Am 17.11.2006 wurden in einem MitternachtsMagazin Spezial die Opera
Omnia mit Peter Berling und Helge Schneider ausgestrahlt. Wiewohl elf
Folgen umfassend und insgesamt mehr als vier Stunden lang, handelte es sich
nicht wie der Titel suggerierte um sämtliche Folgen. So
fehlte z.B. die Folge der News & Stories vom 4.3.1997, in der Peter
Berling Oberst Pjotr Iwanowitsch Stromfeld, den führenden Islamisten des
KGB verkörperte.

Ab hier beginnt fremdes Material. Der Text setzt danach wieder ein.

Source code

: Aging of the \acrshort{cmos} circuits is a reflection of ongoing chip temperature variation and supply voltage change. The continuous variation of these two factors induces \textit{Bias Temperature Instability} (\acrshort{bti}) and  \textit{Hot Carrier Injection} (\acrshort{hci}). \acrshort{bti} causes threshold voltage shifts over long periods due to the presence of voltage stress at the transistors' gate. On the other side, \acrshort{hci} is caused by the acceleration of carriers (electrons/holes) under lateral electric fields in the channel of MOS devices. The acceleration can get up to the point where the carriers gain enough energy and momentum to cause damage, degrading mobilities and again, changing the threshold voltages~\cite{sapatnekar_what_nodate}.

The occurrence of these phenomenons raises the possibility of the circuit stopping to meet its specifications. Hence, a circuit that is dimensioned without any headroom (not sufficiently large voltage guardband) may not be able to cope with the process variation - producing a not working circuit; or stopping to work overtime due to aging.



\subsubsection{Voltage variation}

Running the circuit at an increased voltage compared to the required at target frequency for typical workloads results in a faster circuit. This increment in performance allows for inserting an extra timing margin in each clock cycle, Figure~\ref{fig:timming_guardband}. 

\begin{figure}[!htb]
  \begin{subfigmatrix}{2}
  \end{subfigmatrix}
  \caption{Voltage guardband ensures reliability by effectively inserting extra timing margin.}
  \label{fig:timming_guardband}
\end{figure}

Zu sehen waren statt dessen unter anderem Helge Schneider
als Hitlers Großneffe sowie Peter Berling als Hitlers Bodyguard Manfred
Pichota, als Major der Panzerwaffe oder als Jakobus Mol't van der Poel,
Kapitän eines Sklavenschiffes. (Unfreiwillige) Komik erwächst dabei
nicht allein aus der Waghalsigkeit der Assoziationen selbst, sondern auch aus
dem Umstand, dass Kluges Assoziationen in den Fake-Interviews kaum abwegiger
erscheinen als in den Interviews mit geladenen Experten. Im Rahmen der
dctp-Programmvorschau werden Alexander Kluges Magazinsendungen durchweg als
[s]pannend und informativ charakterisiert ...
Empfiehlt der Autor also die weitere Beschäftigung mit Alexander Kluge?
ratlos
Literatur:
Kluge, Alexander (Hg.): Bestandsaufnahme: Utopie Film. Frankfurt a.M.
1983.
Lutze, Peter C.: Alexander Kluge und das Projekt der Moderne. In: Christian
Schulte /
Winfried Siebers: Kluges Fernsehen. Frankfurt a.M. 2002.
Negt, Oscar / Kluge, Alexander: Öffentlichkeit und Erfahrung.
Frankfurt a.M. 1972.
Uecker, Matthias: Anti-Fernsehen? Marburg 2000.